# PROMPT A
In the passage on adolescent injury prevention below, how many hours of sleep per night do adolescents need?
# PROMPT B
Please summarize the passage on adolescent injury prevention below in two sentences.

# PASSAGE TO READ
Volume reduction. Total training volume should not increase dramatically during peak growth velocity. Programs that maintain or modestly reduce volume during this window see fewer overuse injuries.

Neuromuscular training. Pre-practice ACL-prevention warm-ups (FIFA 11+, PEP, Sportsmetrics) produce the largest reductions in ACL injury during exactly this window. Adoption matters more here than at other ages.

Strength training appropriate to growth phase. The “do not lift heavy during growth” myth has been thoroughly refuted by published research. Age-appropriate strength training (under qualified supervision) reduces injury rates in adolescents. The training emphasizes technique, not maximum load.

Sport sampling, not specialization. AAP recommends adolescents play multiple sports through age 14 to 16 minimum. Specialization during the growth-spurt window correlates with elevated overuse-injury rates.

Sleep prioritization. Adolescents need 8 to 10 hours of sleep per night. The growth-spurt window is when sleep matters most. Programs that train at 5 AM with kids in peak growth are operating against the physiology.

Open communication about pain. The kid who reports pain during the growth-spurt window is the kid whose injury can be caught early. Programs that punish honest pain reporting produce kids who hide injuries until they are worse.

The specific sport-by-sport adjustments.

Baseball/softball pitchers. Pitch volume tracking matters most during the growth-spurt window. USA Baseball’s Pitch Smart limits become more important. Little League shoulder and elbow are growth-plate injuries.

Soccer. ACL prevention through FIFA 11+ produces the largest reductions in this window for female players.

Volleyball/basketball. Jumper’s knee and Osgood-Schlatter cluster here. Jump-volume management.

Gymnastics. Wrist injuries and spondylolysis cluster here. Volume management and skill-progression discipline.

Running sports. Stress fractures cluster here. Mileage management and surface variety.

Wrestling. Skin infections and weight-management issues compound with growth-spurt physiology. Weight class decisions are particularly fraught here.

# RECORDS SHOWN
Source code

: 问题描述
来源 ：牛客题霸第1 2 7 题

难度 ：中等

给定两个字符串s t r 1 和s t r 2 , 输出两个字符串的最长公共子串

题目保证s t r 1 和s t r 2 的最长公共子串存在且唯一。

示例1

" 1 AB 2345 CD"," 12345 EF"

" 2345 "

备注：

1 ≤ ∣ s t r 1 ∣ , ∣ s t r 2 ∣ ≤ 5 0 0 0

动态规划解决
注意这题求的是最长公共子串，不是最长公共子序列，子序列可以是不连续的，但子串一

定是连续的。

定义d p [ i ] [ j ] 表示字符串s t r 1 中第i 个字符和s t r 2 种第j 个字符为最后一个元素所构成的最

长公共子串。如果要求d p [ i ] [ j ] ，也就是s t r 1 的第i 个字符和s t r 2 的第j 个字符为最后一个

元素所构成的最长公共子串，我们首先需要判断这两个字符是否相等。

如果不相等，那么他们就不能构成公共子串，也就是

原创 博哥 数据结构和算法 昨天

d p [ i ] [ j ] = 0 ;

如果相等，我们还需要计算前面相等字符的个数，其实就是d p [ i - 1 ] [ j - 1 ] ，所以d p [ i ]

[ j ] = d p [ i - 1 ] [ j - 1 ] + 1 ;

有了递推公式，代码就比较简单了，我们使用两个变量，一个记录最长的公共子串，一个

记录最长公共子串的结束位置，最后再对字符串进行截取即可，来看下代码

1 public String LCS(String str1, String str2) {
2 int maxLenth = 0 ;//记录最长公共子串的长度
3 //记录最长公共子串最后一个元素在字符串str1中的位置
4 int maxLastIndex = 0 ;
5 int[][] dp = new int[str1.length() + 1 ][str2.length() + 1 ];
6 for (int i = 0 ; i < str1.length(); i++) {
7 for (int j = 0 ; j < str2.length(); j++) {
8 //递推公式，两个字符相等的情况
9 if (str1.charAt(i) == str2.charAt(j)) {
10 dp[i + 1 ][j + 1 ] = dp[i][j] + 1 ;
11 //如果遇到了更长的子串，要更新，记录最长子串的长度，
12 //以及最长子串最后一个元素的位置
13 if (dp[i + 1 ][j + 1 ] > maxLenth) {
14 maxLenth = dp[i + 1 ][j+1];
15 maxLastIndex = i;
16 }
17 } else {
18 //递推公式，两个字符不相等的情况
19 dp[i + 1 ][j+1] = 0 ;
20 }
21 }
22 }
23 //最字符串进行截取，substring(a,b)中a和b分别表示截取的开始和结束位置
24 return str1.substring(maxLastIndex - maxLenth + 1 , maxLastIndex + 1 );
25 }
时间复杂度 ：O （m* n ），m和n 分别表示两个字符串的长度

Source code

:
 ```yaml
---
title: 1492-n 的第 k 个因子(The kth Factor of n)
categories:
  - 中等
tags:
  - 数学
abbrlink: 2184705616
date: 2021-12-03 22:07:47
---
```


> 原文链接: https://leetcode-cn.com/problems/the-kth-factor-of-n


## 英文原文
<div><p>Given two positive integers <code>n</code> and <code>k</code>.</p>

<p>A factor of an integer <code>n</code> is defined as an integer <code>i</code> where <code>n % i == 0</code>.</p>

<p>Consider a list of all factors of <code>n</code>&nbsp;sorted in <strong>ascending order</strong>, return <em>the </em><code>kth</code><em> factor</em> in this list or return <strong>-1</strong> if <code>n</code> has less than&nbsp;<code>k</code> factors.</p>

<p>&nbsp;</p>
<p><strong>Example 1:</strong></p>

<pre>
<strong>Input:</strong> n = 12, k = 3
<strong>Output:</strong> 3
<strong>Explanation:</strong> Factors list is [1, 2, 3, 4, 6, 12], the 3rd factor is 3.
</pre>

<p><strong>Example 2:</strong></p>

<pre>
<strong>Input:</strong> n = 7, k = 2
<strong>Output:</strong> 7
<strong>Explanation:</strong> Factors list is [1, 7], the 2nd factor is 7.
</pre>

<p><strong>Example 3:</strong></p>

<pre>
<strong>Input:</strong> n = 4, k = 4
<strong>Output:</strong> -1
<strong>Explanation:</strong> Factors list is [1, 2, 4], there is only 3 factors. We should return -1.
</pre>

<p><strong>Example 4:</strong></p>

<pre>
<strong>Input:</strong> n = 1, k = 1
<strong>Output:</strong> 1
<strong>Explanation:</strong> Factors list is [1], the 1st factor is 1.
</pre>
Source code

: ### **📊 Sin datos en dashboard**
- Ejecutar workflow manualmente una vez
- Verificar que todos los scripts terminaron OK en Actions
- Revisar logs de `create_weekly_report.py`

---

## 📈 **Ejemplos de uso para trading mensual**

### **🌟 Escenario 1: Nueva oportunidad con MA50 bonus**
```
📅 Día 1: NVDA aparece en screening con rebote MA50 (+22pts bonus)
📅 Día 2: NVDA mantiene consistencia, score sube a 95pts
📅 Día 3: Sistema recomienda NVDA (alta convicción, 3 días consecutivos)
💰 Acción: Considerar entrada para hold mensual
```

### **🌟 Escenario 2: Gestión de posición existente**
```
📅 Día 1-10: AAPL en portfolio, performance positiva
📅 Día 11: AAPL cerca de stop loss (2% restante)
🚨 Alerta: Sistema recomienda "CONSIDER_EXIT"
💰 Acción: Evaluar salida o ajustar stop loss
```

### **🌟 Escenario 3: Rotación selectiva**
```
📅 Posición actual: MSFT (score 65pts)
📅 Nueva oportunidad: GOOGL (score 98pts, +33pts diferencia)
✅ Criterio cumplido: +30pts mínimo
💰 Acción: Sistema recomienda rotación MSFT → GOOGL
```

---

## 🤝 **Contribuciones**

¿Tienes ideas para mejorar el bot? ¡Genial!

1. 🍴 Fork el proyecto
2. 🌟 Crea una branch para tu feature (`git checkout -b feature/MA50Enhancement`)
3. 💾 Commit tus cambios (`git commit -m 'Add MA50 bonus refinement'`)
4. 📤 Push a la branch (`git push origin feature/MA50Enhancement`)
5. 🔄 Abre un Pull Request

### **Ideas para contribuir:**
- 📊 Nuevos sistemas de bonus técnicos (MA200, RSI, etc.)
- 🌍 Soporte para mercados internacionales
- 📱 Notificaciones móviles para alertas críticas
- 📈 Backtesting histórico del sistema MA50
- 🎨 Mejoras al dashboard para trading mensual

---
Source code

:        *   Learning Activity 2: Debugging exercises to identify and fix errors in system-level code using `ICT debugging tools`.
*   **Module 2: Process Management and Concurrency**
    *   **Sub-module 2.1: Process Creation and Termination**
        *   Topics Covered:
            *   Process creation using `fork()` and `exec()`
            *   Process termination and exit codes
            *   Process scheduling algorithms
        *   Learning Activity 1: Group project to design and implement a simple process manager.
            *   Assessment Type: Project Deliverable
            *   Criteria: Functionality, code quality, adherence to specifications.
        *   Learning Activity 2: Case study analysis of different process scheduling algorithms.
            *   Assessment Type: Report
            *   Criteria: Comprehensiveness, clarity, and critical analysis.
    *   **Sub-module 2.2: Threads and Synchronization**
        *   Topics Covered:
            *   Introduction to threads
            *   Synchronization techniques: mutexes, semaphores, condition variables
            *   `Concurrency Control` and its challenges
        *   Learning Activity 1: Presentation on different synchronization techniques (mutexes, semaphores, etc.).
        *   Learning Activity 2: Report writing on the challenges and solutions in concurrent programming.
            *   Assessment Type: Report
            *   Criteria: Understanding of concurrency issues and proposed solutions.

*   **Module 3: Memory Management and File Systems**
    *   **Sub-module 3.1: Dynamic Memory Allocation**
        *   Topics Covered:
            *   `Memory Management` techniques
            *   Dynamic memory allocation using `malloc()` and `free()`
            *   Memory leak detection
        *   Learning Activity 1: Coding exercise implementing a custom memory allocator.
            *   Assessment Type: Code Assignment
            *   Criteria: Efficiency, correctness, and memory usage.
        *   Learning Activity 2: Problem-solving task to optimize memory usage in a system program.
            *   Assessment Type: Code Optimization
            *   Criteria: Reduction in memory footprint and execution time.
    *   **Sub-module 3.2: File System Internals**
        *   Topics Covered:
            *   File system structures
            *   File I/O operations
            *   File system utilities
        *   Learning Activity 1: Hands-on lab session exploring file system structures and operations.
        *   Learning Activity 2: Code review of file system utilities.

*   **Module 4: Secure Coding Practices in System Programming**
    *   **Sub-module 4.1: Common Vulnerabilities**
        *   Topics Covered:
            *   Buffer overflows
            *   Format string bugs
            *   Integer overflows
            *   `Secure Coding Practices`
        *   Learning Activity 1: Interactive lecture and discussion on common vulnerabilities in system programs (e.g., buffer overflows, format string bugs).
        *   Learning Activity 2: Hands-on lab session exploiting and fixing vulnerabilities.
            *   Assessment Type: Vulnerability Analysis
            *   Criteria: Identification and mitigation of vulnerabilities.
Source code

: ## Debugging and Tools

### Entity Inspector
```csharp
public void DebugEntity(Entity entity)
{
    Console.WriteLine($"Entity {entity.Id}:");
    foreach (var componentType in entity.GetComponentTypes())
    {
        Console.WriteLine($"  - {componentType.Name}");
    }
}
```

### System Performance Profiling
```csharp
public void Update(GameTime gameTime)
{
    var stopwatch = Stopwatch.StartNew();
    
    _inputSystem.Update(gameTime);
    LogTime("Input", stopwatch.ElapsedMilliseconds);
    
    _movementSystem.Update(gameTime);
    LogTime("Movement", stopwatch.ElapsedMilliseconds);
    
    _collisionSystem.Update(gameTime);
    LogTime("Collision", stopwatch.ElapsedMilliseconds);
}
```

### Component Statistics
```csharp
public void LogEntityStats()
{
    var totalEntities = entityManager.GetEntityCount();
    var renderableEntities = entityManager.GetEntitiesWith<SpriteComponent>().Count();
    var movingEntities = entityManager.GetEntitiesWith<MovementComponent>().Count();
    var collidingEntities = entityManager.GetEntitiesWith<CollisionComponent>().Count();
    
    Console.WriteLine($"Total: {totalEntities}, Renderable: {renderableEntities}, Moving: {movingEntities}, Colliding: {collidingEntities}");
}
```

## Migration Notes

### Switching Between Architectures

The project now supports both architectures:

# ANSWER SPACE A
8 to 10 hours.

# ANSWER SPACE B
During the growth-spurt window, programs should keep training volume steady or reduce it modestly, use ACL-prevention warm-ups, offer supervised age-appropriate strength training that emphasizes technique, encourage multiple sports instead of specialization, prioritize 8 to 10 hours of sleep, and support honest reporting of pain. Sport-specific adjustments include tracking pitch volume for pitchers, FIFA 11+ for female soccer players, managing jump volume in volleyball and basketball, managing volume and skill progression in gymnastics, and managing mileage and surface variety in running sports, while weight class decisions in wrestling are particularly fraught.